The onset of ΛΛ hypernuclear binding

Abstract

Binding energies of light, $A\le 6$, ΛΛ hypernuclei are calculated using the stochastic variational method in a pionless effective field theory (π̸EFT) approach at leading order with the purpose of assessing critically the onset of binding in the strangeness $\mathcal{S}=-2$ hadronic sector. The π̸EFT input in this sector consists of (i) a ΛΛ contact term constrained by the ΛΛ scattering length $a_{\mathrm{\Lambda }\mathrm{\Lambda }}$, using a range of values compatible with ΛΛ correlations observed in relativistic heavy ion collisions, and (ii) a ΛΛN contact term constrained by the only available $A\le 6$ ΛΛ hypernucler binding energy datum of ${}_{\mathrm{\Lambda }\mathrm{\Lambda }}^6$He. The recently debated neutral three-body and four-body systems ${}_{\mathrm{\Lambda }\mathrm{\Lambda }}^3$n and ${}_{\mathrm{\Lambda }\mathrm{\Lambda }}^4$n are found unbound by a wide margin.

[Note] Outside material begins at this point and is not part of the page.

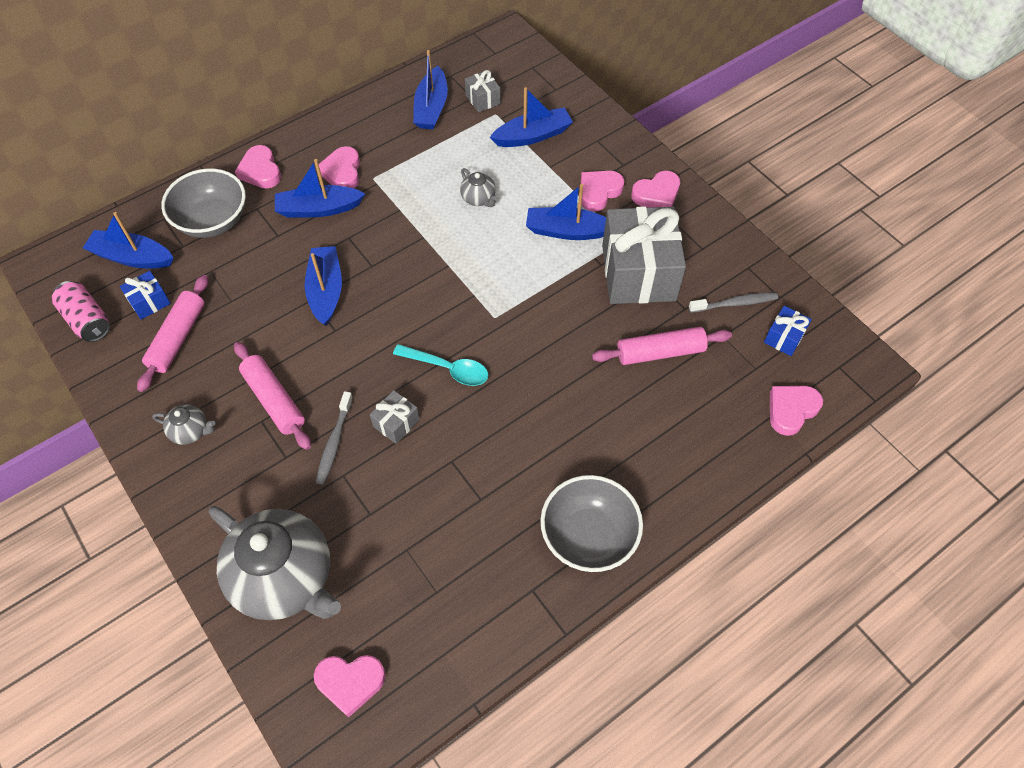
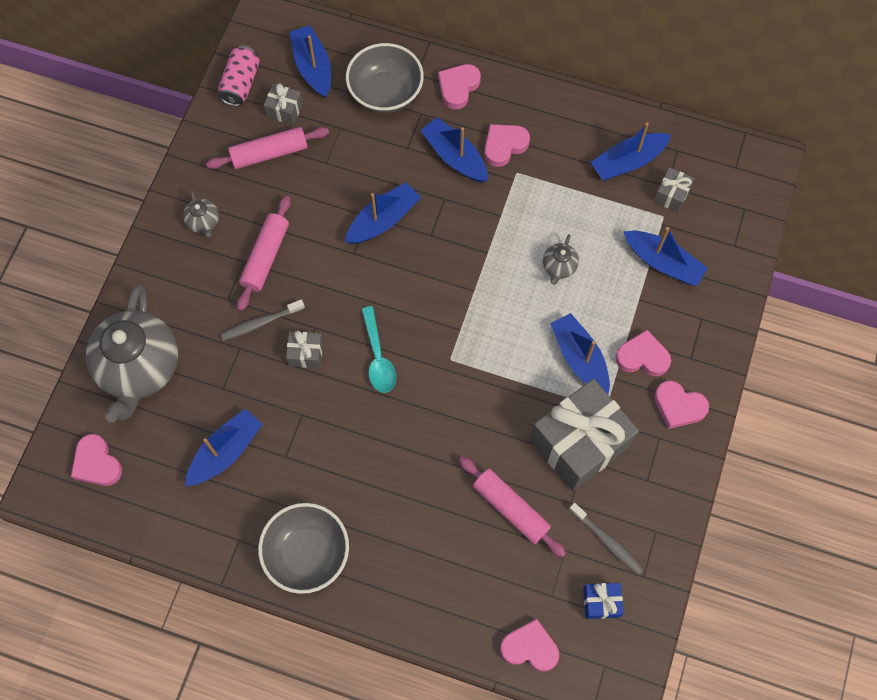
camera: 55 degrees right, 10 degrees up
(149, 302) = (284, 110): blue gift -> grey gift
(436, 549) = (226, 452): none -> blue boat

A relatively large value of $|a_{\mathrm{\Lambda }\mathrm{\Lambda }}|\gtrsim 1.5$ fm is needed to bind ${}_{\mathrm{\Lambda }\mathrm{\Lambda }}^4$H, thereby questioning its particle stability. In contrast, the particle stability of the $A=5$ ΛΛ hypernuclear isodoublet ${}_{\mathrm{\Lambda }\mathrm{\Lambda }}^5$H–${}_{\mathrm{\Lambda }\mathrm{\Lambda }}^5$He is robust, with Λ separation energy of order 1 MeV.